**What this task involves**
Up to and including the line with "wire [7:0]s1;", restate every line of the records below word for word, from the first line on, leaving out the pictures.

---------- Data provided ----------

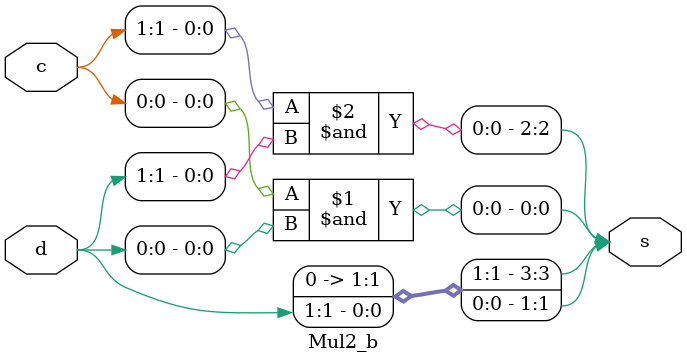
<source format=v>
module AxRM1(c,d,s);

//******************************
// Inputs Declaration
//******************************

input [7:0]c;
input [7:0]d;

//******************************
// Ouputs Declaration
//******************************

output [15:0]s;

//******************************
// Wires Declaration
//******************************

wire [7:0]s1;
wire [7:0]s2;
wire [7:0]s3;
wire [7:0]s4;


wire s1_RCA;
wire s2_RCA;
wire s3_RCA;
wire s4_RCA;
wire s5_RCA;
wire s6_RCA;
wire s7_RCA;
wire s8_RCA;

wire c1_RCA;
wire c2_RCA;
wire c3_RCA;
wire c4_RCA;
wire c5_RCA;
wire c6_RCA;
wire c7_RCA;
wire c8_RCA;

wire c_HA1;
wire c_HA2;
wire c_HA3;

wire c_FA1;
wire c_FA2;
wire c_FA3;
wire c_FA4;
wire c_FA5;
wire c_FA6;
wire c_FA7;


//****************************************
// Least Significant Partial Product (PP1)
//****************************************

Oa_approx M1(
		.c(c[3:0]),
		.d(d[3:0]),

		.s(s1[7:0])
      );	


//****************************************
// Partial Product 2 (PP2)
//****************************************

Ob_exact A1(
		.c(c[7:4]),
		.d(d[3:0]),

		.s(s2[7:0])
      	   );	

//****************************************
// Partial Product 3 (PP3)
//****************************************

Oc_exact A2(
		.c(c[3:0]),
		.d(d[7:4]),

		.s(s3[7:0])
      	   );


//****************************************
// Partial Product 4 (PP4)
//****************************************
	
Od_exact A3(
		.c(c[7:4]),
		.d(d[7:4]),

		.s(s4[7:0])
      	   );	


//****************************************
// Partial Product Reduction Stage 
//****************************************

Exact_FA EF1(

		.a(s1[4]),
		.b(s2[0]),
		.cin(s3[0]),

		.s(s1_RCA),
		.cout(c1_RCA)
	    );

Exact_FA EF2(

		.a(s1[5]),
		.b(s2[1]),
		.cin(s3[1]),

		.s(s2_RCA),
		.cout(c2_RCA)
	    );

Exact_FA EF3(

		.a(s1[6]),
		.b(s2[2]),
		.cin(s3[2]),

		.s(s3_RCA),
		.cout(c3_RCA)
	    );


Exact_FA EF4(

		.a(s1[7]),
		.b(s2[3]),
		.cin(s3[3]),

		.s(s4_RCA),
		.cout(c4_RCA)
	    );


Exact_FA EF5(

		.a(s2[4]),
		.b(s3[4]),
		.cin(s4[0]),

		.s(s5_RCA),
		.cout(c5_RCA)
	    );


Exact_FA EF6(

		.a(s2[5]),
		.b(s3[5]),
		.cin(s4[1]),

		.s(s6_RCA),
		.cout(c6_RCA)
	    );


Exact_FA EF7(

		.a(s2[6]),
		.b(s3[6]),
		.cin(s4[2]),

		.s(s7_RCA),
		.cout(c7_RCA)
	    );


Exact_FA EF8(

		.a(s2[7]),
		.b(s3[7]),
		.cin(s4[3]),

		.s(s8_RCA),
		.cout(c8_RCA)
	    );

//********************************
// Final addition stage
//********************************

assign s[0] = s1[0];
assign s[1] = s1[1];
assign s[2] = s1[2];
assign s[3] = s1[3];
assign s[4] = s1_RCA;


Exact_HA EH1(

		.a(s2_RCA),
		.b(c1_RCA),

		.s(s[5]),
		.cout(c_HA1)
	    );

Exact_FA EF9(

		.a(s3_RCA),
		.b(c2_RCA),
		.cin(c_HA1),

		.s(s[6]),
		.cout(c_FA1)
	    );


Exact_FA EF10(

		.a(s4_RCA),
		.b(c3_RCA),
		.cin(c_FA1),

		.s(s[7]),
		.cout(c_FA2)
	    );

Exact_FA EF11(

		.a(s5_RCA),
		.b(c4_RCA),
		.cin(c_FA2),

		.s(s[8]),
		.cout(c_FA3)
	    );

Exact_FA EF12(

		.a(s6_RCA),
		.b(c5_RCA),
		.cin(c_FA3),

		.s(s[9]),
		.cout(c_FA4)
	    );

Exact_FA EF13(

		.a(s7_RCA),
		.b(c6_RCA),
		.cin(c_FA4),

		.s(s[10]),
		.cout(c_FA5)
	    );

Exact_FA EF14(

		.a(s8_RCA),
		.b(c7_RCA),
		.cin(c_FA5),

		.s(s[11]),
		.cout(c_FA6)
	    );

Exact_FA EF15(

		.a(s4[4]),
		.b(c8_RCA),
		.cin(c_FA6),

		.s(s[12]),
		.cout(c_FA7)
	    );

Exact_HA EH2(

		.a(s4[5]),
		.b(c_FA7),

		.s(s[13]),
		.cout(c_HA2)
	    );

Exact_HA EH3(

		.a(s4[6]),
		.b(c_HA2),

		.s(s[14]),
		.cout(c_HA3)
	    );

Exact_HA EH4(

		.a(s4[7]),
		.b(c_HA3),

		.s(s[15]),
		.cout()
	    );

endmodule
module Exact_FA(a,b,cin,s,cout);

input a;
input b;
input cin;

output s;
output cout;

wire var1;
wire var2;
wire var3;

xor u1(var1,a,b);
xor u2(s,var1,cin);

and u3(var2,var1,cin);
and u4(var3,a,b);

or u5(cout,var2,var3);

endmodule
module Exact_HA(a,b,s,cout);

input a;
input b;

output s;
output cout;


xor x1(s,a,b);

and a3(cout,a,b);


endmodule
module Oa_approx(c,d,s);

//******************************
// Inputs Declaration
//******************************

input [3:0]c;
input [3:0]d;

//******************************
// Ouputs Declaration
//******************************

output [7:0]s;

//******************************
// Wires Declaration
//******************************

wire [3:0]s1;
wire [3:0]s2;
wire [3:0]s3;
wire [3:0]s4;


wire s1_RCA;
wire s2_RCA;
wire s3_RCA;
wire s4_RCA;

wire c1_RCA;
wire c2_RCA;
wire c3_RCA;
wire c4_RCA;

wire c_HA1;

wire c_FA1;
wire c_FA2;
wire c_FA3;



//****************************************
// Least Significant Partial Product (PP1)
//****************************************

Mul2_b M1(
		.c(c[1:0]),
		.d(d[1:0]),

		.s(s1[3:0])
      );	


//****************************************
// Partial Product 2 (PP2)
//****************************************

Mul2_b A1(
		.c(c[3:2]),
		.d(d[1:0]),

		.s(s2[3:0])
      	   );	

//****************************************
// Partial Product 3 (PP3)
//****************************************

Mul2_b A2(
		.c(c[1:0]),
		.d(d[3:2]),

		.s(s3[3:0])
      	   );


//****************************************
// Partial Product 4 (PP4)
//****************************************
	
Mul2_b A3(
		.c(c[3:2]),
		.d(d[3:2]),

		.s(s4[3:0])
      	   );	


//****************************************
// Partial Product Reduction Stage 
//****************************************

Exact_FA EF1(

		.a(s1[2]),
		.b(s2[0]),
		.cin(s3[0]),

		.s(s1_RCA),
		.cout(c1_RCA)
	    );

Exact_FA EF2(

		.a(s1[3]),
		.b(s2[1]),
		.cin(s3[1]),

		.s(s2_RCA),
		.cout(c2_RCA)
	    );

Exact_FA EF3(

		.a(s2[2]),
		.b(s3[2]),
		.cin(s4[0]),

		.s(s3_RCA),
		.cout(c3_RCA)
	    );


Exact_FA EF4(

		.a(s2[3]),
		.b(s3[3]),
		.cin(s4[1]),

		.s(s4_RCA),
		.cout(c4_RCA)
	    );


//********************************
// Final addition stage
//********************************

assign s[0] = s1[0];
assign s[1] = s1[1];
assign s[2] = s1_RCA;



Exact_HA EH1(

		.a(s2_RCA),
		.b(c1_RCA),

		.s(s[3]),
		.cout(c_HA1)
	    );

Exact_FA EF9(

		.a(s3_RCA),
		.b(c2_RCA),
		.cin(c_HA1),

		.s(s[4]),
		.cout(c_FA1)
	    );


Exact_FA EF10(

		.a(s4_RCA),
		.b(c3_RCA),
		.cin(c_FA1),

		.s(s[5]),
		.cout(c_FA2)
	    );

Exact_FA EF11(

		.a(s4[2]),
		.b(c4_RCA),
		.cin(c_FA2),

		.s(s[6]),
		.cout(c_FA3)
	    );

Exact_HA EH4(

		.a(s4[3]),
		.b(c_FA3),

		.s(s[7]),
		.cout()
	    );

endmodule
module Oa_exact(c,d,s);

//******************************
// Inputs Declaration
//******************************

input [3:0]c;
input [3:0]d;

//******************************
// Ouputs Declaration
//******************************

output [7:0]s;

//******************************
// Wires Declaration
//******************************

wire [3:0]s1;
wire [3:0]s2;
wire [3:0]s3;
wire [3:0]s4;


wire s1_RCA;
wire s2_RCA;
wire s3_RCA;
wire s4_RCA;

wire c1_RCA;
wire c2_RCA;
wire c3_RCA;
wire c4_RCA;

wire c_HA1;

wire c_FA1;
wire c_FA2;
wire c_FA3;



//****************************************
// Least Significant Partial Product (PP1)
//****************************************

Exact_Mul2 M1(
		.c(c[1:0]),
		.d(d[1:0]),

		.s(s1[3:0])
      );	


//****************************************
// Partial Product 2 (PP2)
//****************************************

Exact_Mul2 A1(
		.c(c[3:2]),
		.d(d[1:0]),

		.s(s2[3:0])
      	   );	

//****************************************
// Partial Product 3 (PP3)
//****************************************

Exact_Mul2 A2(
		.c(c[1:0]),
		.d(d[3:2]),

		.s(s3[3:0])
      	   );


//****************************************
// Partial Product 4 (PP4)
//****************************************
	
Exact_Mul2 A3(
		.c(c[3:2]),
		.d(d[3:2]),

		.s(s4[3:0])
      	   );	


//****************************************
// Partial Product Reduction Stage 
//****************************************

Exact_FA EF1(

		.a(s1[2]),
		.b(s2[0]),
		.cin(s3[0]),

		.s(s1_RCA),
		.cout(c1_RCA)
	    );

Exact_FA EF2(

		.a(s1[3]),
		.b(s2[1]),
		.cin(s3[1]),

		.s(s2_RCA),
		.cout(c2_RCA)
	    );

Exact_FA EF3(

		.a(s2[2]),
		.b(s3[2]),
		.cin(s4[0]),

		.s(s3_RCA),
		.cout(c3_RCA)
	    );


Exact_FA EF4(

		.a(s2[3]),
		.b(s3[3]),
		.cin(s4[1]),

		.s(s4_RCA),
		.cout(c4_RCA)
	    );


//********************************
// Final addition stage
//********************************

assign s[0] = s1[0];
assign s[1] = s1[1];
assign s[2] = s1_RCA;



Exact_HA EH1(

		.a(s2_RCA),
		.b(c1_RCA),

		.s(s[3]),
		.cout(c_HA1)
	    );

Exact_FA EF9(

		.a(s3_RCA),
		.b(c2_RCA),
		.cin(c_HA1),

		.s(s[4]),
		.cout(c_FA1)
	    );


Exact_FA EF10(

		.a(s4_RCA),
		.b(c3_RCA),
		.cin(c_FA1),

		.s(s[5]),
		.cout(c_FA2)
	    );

Exact_FA EF11(

		.a(s4[2]),
		.b(c4_RCA),
		.cin(c_FA2),

		.s(s[6]),
		.cout(c_FA3)
	    );

Exact_HA EH4(

		.a(s4[3]),
		.b(c_FA3),

		.s(s[7]),
		.cout()
	    );

endmodule
module Ob_approx(c,d,s);

//******************************
// Inputs Declaration
//******************************

input [3:0]c;
input [3:0]d;

//******************************
// Ouputs Declaration
//******************************

output [7:0]s;

//******************************
// Wires Declaration
//******************************

wire [3:0]s1;
wire [3:0]s2;
wire [3:0]s3;
wire [3:0]s4;


wire s1_RCA;
wire s2_RCA;
wire s3_RCA;
wire s4_RCA;

wire c1_RCA;
wire c2_RCA;
wire c3_RCA;
wire c4_RCA;

wire c_HA1;

wire c_FA1;
wire c_FA2;
wire c_FA3;



//****************************************
// Least Significant Partial Product (PP1)
//****************************************

Mul2_b M1(
		.c(c[1:0]),
		.d(d[1:0]),

		.s(s1[3:0])
      );	


//****************************************
// Partial Product 2 (PP2)
//****************************************

Mul2_b A1(
		.c(c[3:2]),
		.d(d[1:0]),

		.s(s2[3:0])
      	   );	

//****************************************
// Partial Product 3 (PP3)
//****************************************

Mul2_b A2(
		.c(c[1:0]),
		.d(d[3:2]),

		.s(s3[3:0])
      	   );


//****************************************
// Partial Product 4 (PP4)
//****************************************
	
Mul2_b A3(
		.c(c[3:2]),
		.d(d[3:2]),

		.s(s4[3:0])
      	   );	


//****************************************
// Partial Product Reduction Stage 
//****************************************

Exact_FA EF1(

		.a(s1[2]),
		.b(s2[0]),
		.cin(s3[0]),

		.s(s1_RCA),
		.cout(c1_RCA)
	    );

Exact_FA EF2(

		.a(s1[3]),
		.b(s2[1]),
		.cin(s3[1]),

		.s(s2_RCA),
		.cout(c2_RCA)
	    );

Exact_FA EF3(

		.a(s2[2]),
		.b(s3[2]),
		.cin(s4[0]),

		.s(s3_RCA),
		.cout(c3_RCA)
	    );


Exact_FA EF4(

		.a(s2[3]),
		.b(s3[3]),
		.cin(s4[1]),

		.s(s4_RCA),
		.cout(c4_RCA)
	    );


//********************************
// Final addition stage
//********************************

assign s[0] = s1[0];
assign s[1] = s1[1];
assign s[2] = s1_RCA;



Exact_HA EH1(

		.a(s2_RCA),
		.b(c1_RCA),

		.s(s[3]),
		.cout(c_HA1)
	    );

Exact_FA EF9(

		.a(s3_RCA),
		.b(c2_RCA),
		.cin(c_HA1),

		.s(s[4]),
		.cout(c_FA1)
	    );


Exact_FA EF10(

		.a(s4_RCA),
		.b(c3_RCA),
		.cin(c_FA1),

		.s(s[5]),
		.cout(c_FA2)
	    );

Exact_FA EF11(

		.a(s4[2]),
		.b(c4_RCA),
		.cin(c_FA2),

		.s(s[6]),
		.cout(c_FA3)
	    );

Exact_HA EH4(

		.a(s4[3]),
		.b(c_FA3),

		.s(s[7]),
		.cout()
	    );

endmodule
module Ob_exact(c,d,s);

//******************************
// Inputs Declaration
//******************************

input [3:0]c;
input [3:0]d;

//******************************
// Ouputs Declaration
//******************************

output [7:0]s;

//******************************
// Wires Declaration
//******************************

wire [3:0]s1;
wire [3:0]s2;
wire [3:0]s3;
wire [3:0]s4;


wire s1_RCA;
wire s2_RCA;
wire s3_RCA;
wire s4_RCA;

wire c1_RCA;
wire c2_RCA;
wire c3_RCA;
wire c4_RCA;

wire c_HA1;

wire c_FA1;
wire c_FA2;
wire c_FA3;



//****************************************
// Least Significant Partial Product (PP1)
//****************************************

Exact_Mul2 M1(
		.c(c[1:0]),
		.d(d[1:0]),

		.s(s1[3:0])
      );	


//****************************************
// Partial Product 2 (PP2)
//****************************************

Exact_Mul2 A1(
		.c(c[3:2]),
		.d(d[1:0]),

		.s(s2[3:0])
      	   );	

//****************************************
// Partial Product 3 (PP3)
//****************************************

Exact_Mul2 A2(
		.c(c[1:0]),
		.d(d[3:2]),

		.s(s3[3:0])
      	   );


//****************************************
// Partial Product 4 (PP4)
//****************************************
	
Exact_Mul2 A3(
		.c(c[3:2]),
		.d(d[3:2]),

		.s(s4[3:0])
      	   );	


//****************************************
// Partial Product Reduction Stage 
//****************************************

Exact_FA EF1(

		.a(s1[2]),
		.b(s2[0]),
		.cin(s3[0]),

		.s(s1_RCA),
		.cout(c1_RCA)
	    );

Exact_FA EF2(

		.a(s1[3]),
		.b(s2[1]),
		.cin(s3[1]),

		.s(s2_RCA),
		.cout(c2_RCA)
	    );

Exact_FA EF3(

		.a(s2[2]),
		.b(s3[2]),
		.cin(s4[0]),

		.s(s3_RCA),
		.cout(c3_RCA)
	    );


Exact_FA EF4(

		.a(s2[3]),
		.b(s3[3]),
		.cin(s4[1]),

		.s(s4_RCA),
		.cout(c4_RCA)
	    );


//********************************
// Final addition stage
//********************************

assign s[0] = s1[0];
assign s[1] = s1[1];
assign s[2] = s1_RCA;



Exact_HA EH1(

		.a(s2_RCA),
		.b(c1_RCA),

		.s(s[3]),
		.cout(c_HA1)
	    );

Exact_FA EF9(

		.a(s3_RCA),
		.b(c2_RCA),
		.cin(c_HA1),

		.s(s[4]),
		.cout(c_FA1)
	    );


Exact_FA EF10(

		.a(s4_RCA),
		.b(c3_RCA),
		.cin(c_FA1),

		.s(s[5]),
		.cout(c_FA2)
	    );

Exact_FA EF11(

		.a(s4[2]),
		.b(c4_RCA),
		.cin(c_FA2),

		.s(s[6]),
		.cout(c_FA3)
	    );

Exact_HA EH4(

		.a(s4[3]),
		.b(c_FA3),

		.s(s[7]),
		.cout()
	    );

endmodule
module Oc_approx(c,d,s);

//******************************
// Inputs Declaration
//******************************

input [3:0]c;
input [3:0]d;

//******************************
// Ouputs Declaration
//******************************

output [7:0]s;

//******************************
// Wires Declaration
//******************************

wire [3:0]s1;
wire [3:0]s2;
wire [3:0]s3;
wire [3:0]s4;


wire s1_RCA;
wire s2_RCA;
wire s3_RCA;
wire s4_RCA;

wire c1_RCA;
wire c2_RCA;
wire c3_RCA;
wire c4_RCA;

wire c_HA1;

wire c_FA1;
wire c_FA2;
wire c_FA3;



//****************************************
// Least Significant Partial Product (PP1)
//****************************************

Mul2_a M1(
		.c(c[1:0]),
		.d(d[1:0]),

		.s(s1[3:0])
      );	


//****************************************
// Partial Product 2 (PP2)
//****************************************

Mul2_a A1(
		.c(c[3:2]),
		.d(d[1:0]),

		.s(s2[3:0])
      	   );	

//****************************************
// Partial Product 3 (PP3)
//****************************************

Mul2_a A2(
		.c(c[1:0]),
		.d(d[3:2]),

		.s(s3[3:0])
      	   );


//****************************************
// Partial Product 4 (PP4)
//****************************************
	
Mul2_a A3(
		.c(c[3:2]),
		.d(d[3:2]),

		.s(s4[3:0])
      	   );	


//****************************************
// Partial Product Reduction Stage 
//****************************************

Exact_FA EF1(

		.a(s1[2]),
		.b(s2[0]),
		.cin(s3[0]),

		.s(s1_RCA),
		.cout(c1_RCA)
	    );

Exact_FA EF2(

		.a(s1[3]),
		.b(s2[1]),
		.cin(s3[1]),

		.s(s2_RCA),
		.cout(c2_RCA)
	    );

Exact_FA EF3(

		.a(s2[2]),
		.b(s3[2]),
		.cin(s4[0]),

		.s(s3_RCA),
		.cout(c3_RCA)
	    );


Exact_FA EF4(

		.a(s2[3]),
		.b(s3[3]),
		.cin(s4[1]),

		.s(s4_RCA),
		.cout(c4_RCA)
	    );


//********************************
// Final addition stage
//********************************

assign s[0] = s1[0];
assign s[1] = s1[1];
assign s[2] = s1_RCA;



Exact_HA EH1(

		.a(s2_RCA),
		.b(c1_RCA),

		.s(s[3]),
		.cout(c_HA1)
	    );

Exact_FA EF9(

		.a(s3_RCA),
		.b(c2_RCA),
		.cin(c_HA1),

		.s(s[4]),
		.cout(c_FA1)
	    );


Exact_FA EF10(

		.a(s4_RCA),
		.b(c3_RCA),
		.cin(c_FA1),

		.s(s[5]),
		.cout(c_FA2)
	    );

Exact_FA EF11(

		.a(s4[2]),
		.b(c4_RCA),
		.cin(c_FA2),

		.s(s[6]),
		.cout(c_FA3)
	    );

Exact_HA EH4(

		.a(s4[3]),
		.b(c_FA3),

		.s(s[7]),
		.cout()
	    );

endmodule
module Oc_exact(c,d,s);

//******************************
// Inputs Declaration
//******************************

input [3:0]c;
input [3:0]d;

//******************************
// Ouputs Declaration
//******************************

output [7:0]s;

//******************************
// Wires Declaration
//******************************

wire [3:0]s1;
wire [3:0]s2;
wire [3:0]s3;
wire [3:0]s4;


wire s1_RCA;
wire s2_RCA;
wire s3_RCA;
wire s4_RCA;

wire c1_RCA;
wire c2_RCA;
wire c3_RCA;
wire c4_RCA;

wire c_HA1;

wire c_FA1;
wire c_FA2;
wire c_FA3;



//****************************************
// Least Significant Partial Product (PP1)
//****************************************

Exact_Mul2 M1(
		.c(c[1:0]),
		.d(d[1:0]),

		.s(s1[3:0])
      );	


//****************************************
// Partial Product 2 (PP2)
//****************************************

Exact_Mul2 A1(
		.c(c[3:2]),
		.d(d[1:0]),

		.s(s2[3:0])
      	   );	

//****************************************
// Partial Product 3 (PP3)
//****************************************

Exact_Mul2 A2(
		.c(c[1:0]),
		.d(d[3:2]),

		.s(s3[3:0])
      	   );


//****************************************
// Partial Product 4 (PP4)
//****************************************
	
Exact_Mul2 A3(
		.c(c[3:2]),
		.d(d[3:2]),

		.s(s4[3:0])
      	   );	


//****************************************
// Partial Product Reduction Stage 
//****************************************

Exact_FA EF1(

		.a(s1[2]),
		.b(s2[0]),
		.cin(s3[0]),

		.s(s1_RCA),
		.cout(c1_RCA)
	    );

Exact_FA EF2(

		.a(s1[3]),
		.b(s2[1]),
		.cin(s3[1]),

		.s(s2_RCA),
		.cout(c2_RCA)
	    );

Exact_FA EF3(

		.a(s2[2]),
		.b(s3[2]),
		.cin(s4[0]),

		.s(s3_RCA),
		.cout(c3_RCA)
	    );


Exact_FA EF4(

		.a(s2[3]),
		.b(s3[3]),
		.cin(s4[1]),

		.s(s4_RCA),
		.cout(c4_RCA)
	    );


//********************************
// Final addition stage
//********************************

assign s[0] = s1[0];
assign s[1] = s1[1];
assign s[2] = s1_RCA;



Exact_HA EH1(

		.a(s2_RCA),
		.b(c1_RCA),

		.s(s[3]),
		.cout(c_HA1)
	    );

Exact_FA EF9(

		.a(s3_RCA),
		.b(c2_RCA),
		.cin(c_HA1),

		.s(s[4]),
		.cout(c_FA1)
	    );


Exact_FA EF10(

		.a(s4_RCA),
		.b(c3_RCA),
		.cin(c_FA1),

		.s(s[5]),
		.cout(c_FA2)
	    );

Exact_FA EF11(

		.a(s4[2]),
		.b(c4_RCA),
		.cin(c_FA2),

		.s(s[6]),
		.cout(c_FA3)
	    );

Exact_HA EH4(

		.a(s4[3]),
		.b(c_FA3),

		.s(s[7]),
		.cout()
	    );

endmodule
module Od_exact(c,d,s);

//******************************
// Inputs Declaration
//******************************

input [3:0]c;
input [3:0]d;

//******************************
// Ouputs Declaration
//******************************

output [7:0]s;

//******************************
// Wires Declaration
//******************************

wire [3:0]s1;
wire [3:0]s2;
wire [3:0]s3;
wire [3:0]s4;


wire s1_RCA;
wire s2_RCA;
wire s3_RCA;
wire s4_RCA;

wire c1_RCA;
wire c2_RCA;
wire c3_RCA;
wire c4_RCA;

wire c_HA1;

wire c_FA1;
wire c_FA2;
wire c_FA3;



//****************************************
// Least Significant Partial Product (PP1)
//****************************************

Exact_Mul2 M1(
		.c(c[1:0]),
		.d(d[1:0]),

		.s(s1[3:0])
      );	


//****************************************
// Partial Product 2 (PP2)
//****************************************

Exact_Mul2 A1(
		.c(c[3:2]),
		.d(d[1:0]),

		.s(s2[3:0])
      	   );	

//****************************************
// Partial Product 3 (PP3)
//****************************************

Exact_Mul2 A2(
		.c(c[1:0]),
		.d(d[3:2]),

		.s(s3[3:0])
      	   );


//****************************************
// Partial Product 4 (PP4)
//****************************************
	
Exact_Mul2 A3(
		.c(c[3:2]),
		.d(d[3:2]),

		.s(s4[3:0])
      	   );	


//****************************************
// Partial Product Reduction Stage 
//****************************************

Exact_FA EF1(

		.a(s1[2]),
		.b(s2[0]),
		.cin(s3[0]),

		.s(s1_RCA),
		.cout(c1_RCA)
	    );

Exact_FA EF2(

		.a(s1[3]),
		.b(s2[1]),
		.cin(s3[1]),

		.s(s2_RCA),
		.cout(c2_RCA)
	    );

Exact_FA EF3(

		.a(s2[2]),
		.b(s3[2]),
		.cin(s4[0]),

		.s(s3_RCA),
		.cout(c3_RCA)
	    );


Exact_FA EF4(

		.a(s2[3]),
		.b(s3[3]),
		.cin(s4[1]),

		.s(s4_RCA),
		.cout(c4_RCA)
	    );


//********************************
// Final addition stage
//********************************

assign s[0] = s1[0];
assign s[1] = s1[1];
assign s[2] = s1_RCA;



Exact_HA EH1(

		.a(s2_RCA),
		.b(c1_RCA),

		.s(s[3]),
		.cout(c_HA1)
	    );

Exact_FA EF9(

		.a(s3_RCA),
		.b(c2_RCA),
		.cin(c_HA1),

		.s(s[4]),
		.cout(c_FA1)
	    );


Exact_FA EF10(

		.a(s4_RCA),
		.b(c3_RCA),
		.cin(c_FA1),

		.s(s[5]),
		.cout(c_FA2)
	    );

Exact_FA EF11(

		.a(s4[2]),
		.b(c4_RCA),
		.cin(c_FA2),

		.s(s[6]),
		.cout(c_FA3)
	    );

Exact_HA EH4(

		.a(s4[3]),
		.b(c_FA3),

		.s(s[7]),
		.cout()
	    );

endmodule
module Exact_Mul2(c,d,s);

input [1:0]c;
input [1:0]d;

output [3:0]s;

wire num1;
wire num2;
wire num3;
wire num4;


//*********************************************
// s0 calculation
//*********************************************

and a1(s[0],c[0],d[0]);

//*********************************************
// s1 calculation
//*********************************************

and a2(num1,c[0],d[1]);
and a3(num2,c[1],d[0]);

xor x1(s[1],num1,num2);

//*********************************************
// s2 calculation
//*********************************************

and a4(num3,c[1],d[1]);
and a5(num4,num1,num2);

xor x2(s[2],num3,num4);

//*********************************************
// s3 calculation
//*********************************************

and a6(s[3],num3,num4);



endmodule
module Mul2_a(c,d,s);

input [1:0]c;
input [1:0]d;

output [3:0]s;

wire num1;
wire num2;



//*********************************************
// s0 calculation
//*********************************************

assign s[0] = c[0];

//*********************************************
// s1 calculation
//*********************************************

and a1(num1,c[0],d[1]);
and a2(num2,c[1],d[0]);

or o1(s[1],num1,num2);


//*********************************************
// s2 calculation
//*********************************************

and a3(s[2],c[1],d[1]);

//*********************************************
// s3 calculation
//*********************************************

assign s[3] = 0;



endmodule
module Mul2_b(c,d,s);

input [1:0]c;
input [1:0]d;

output [3:0]s;


//*********************************************
// s0 calculation
//*********************************************

and a1(s[0],c[0],d[0]);

//*********************************************
// s1 calculation
//*********************************************
assign s[1] = d[1];

//*********************************************
// s2 calculation
//*********************************************

and a2(s[2],c[1],d[1]);

//*********************************************
// s3 calculation
//*********************************************

assign s[3] = 0;



endmodule
</source>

----------

**Output of the task**
<source format=v>
module AxRM1(c,d,s);

//******************************
// Inputs Declaration
//******************************

input [7:0]c;
input [7:0]d;

//******************************
// Ouputs Declaration
//******************************

output [15:0]s;

//******************************
// Wires Declaration
//******************************

wire [7:0]s1;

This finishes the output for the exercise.